Les normes d'interprétation sont légion. Dans tous les cas, le  laboratoire qui analyse l'échantillon fournit une interprétation selon  ses références et ses normes d'interprétation. On en dénombre 4 grands  types :                                                                

  • l'ancienne méthode des abaques. Le  principe était de remonter chaque teneur de sol à une teneur idéale. En  pratique cette méthode est abandonnée car les doses préconisées étaient  très importantes au regard de ce qui était vraiment utilisable par les  cultures.                                                
  • La méthode "CEC". Pour chaque élément  existe un % de CEC minimal pour une bonne alimentation des plantes.  Selon la mesure effectuée, on estime la dose à apporter.                                                
  • La   méthode "COMIFER" pour P, K. Elle tient compte des teneurs des sols  mais aussi du passé de fertilisation de l'exigence de la culture et du  précédent.

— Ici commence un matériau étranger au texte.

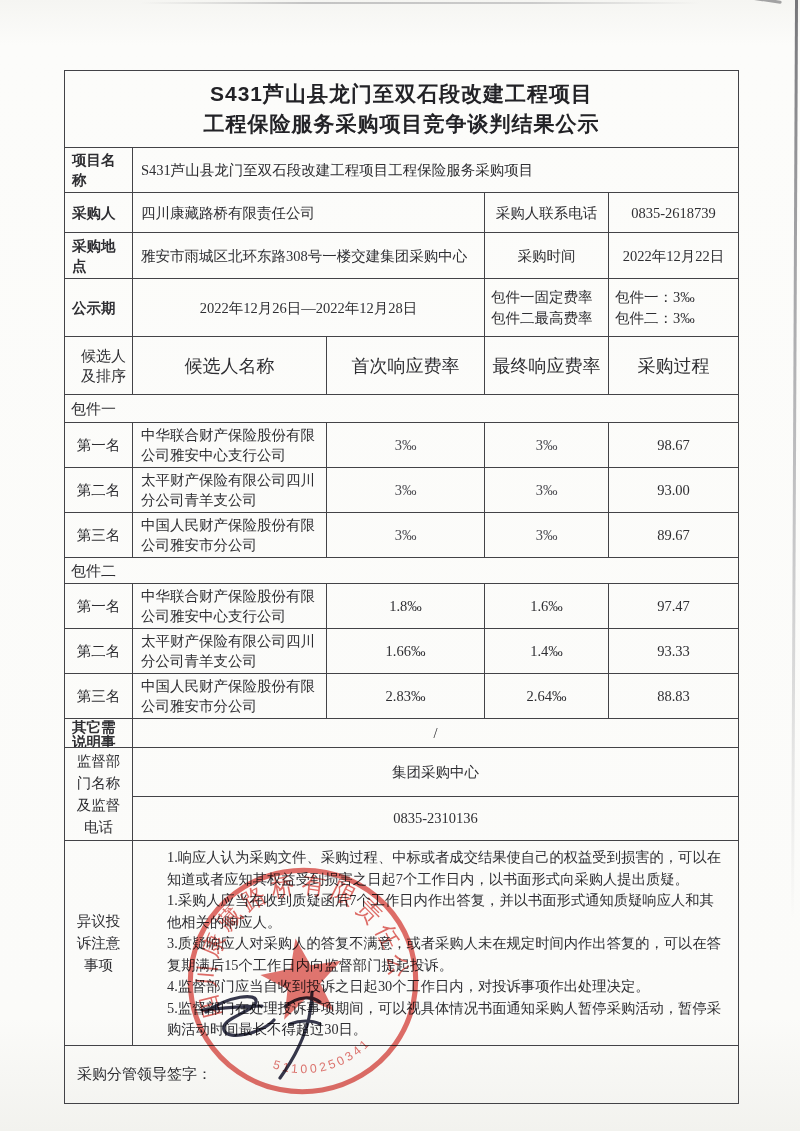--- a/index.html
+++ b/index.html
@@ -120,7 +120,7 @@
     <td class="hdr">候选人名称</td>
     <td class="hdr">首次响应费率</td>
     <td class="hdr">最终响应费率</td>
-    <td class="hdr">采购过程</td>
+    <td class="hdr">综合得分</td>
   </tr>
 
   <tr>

En effet, un apport qui n'est pas utilisé tout de suite perd  en efficacité au cours du temps ; toutes les cultures n'ont pas la même  exigence en P, K et Mg et les résidus du précédent comme les pailles ou  les verts de betteraves sont riches en potasse assimilable pour la  culture suivante.Ces références ont été remises à jour en 2007 et 2009.                                                
  • La méthode REGIFERT pour P, K. Elle  dérive de la méthode COMIFER mais tient compte en plus de la capacité  des sols à fixer les éléments nutritifs. Plus cette "fixation" est  importante plus les éléments même présents en forte quantité auront du  mal à être disponibles pour les cultures.                                                

En pratique, il n'y a pas de bonne ou mauvaise méthode, mise à part la  méthode des abaques qui est dépassée. Il faut avant tout travailler  avec la même méthode sur le long terme pour avoir un véritable suivi des  sols.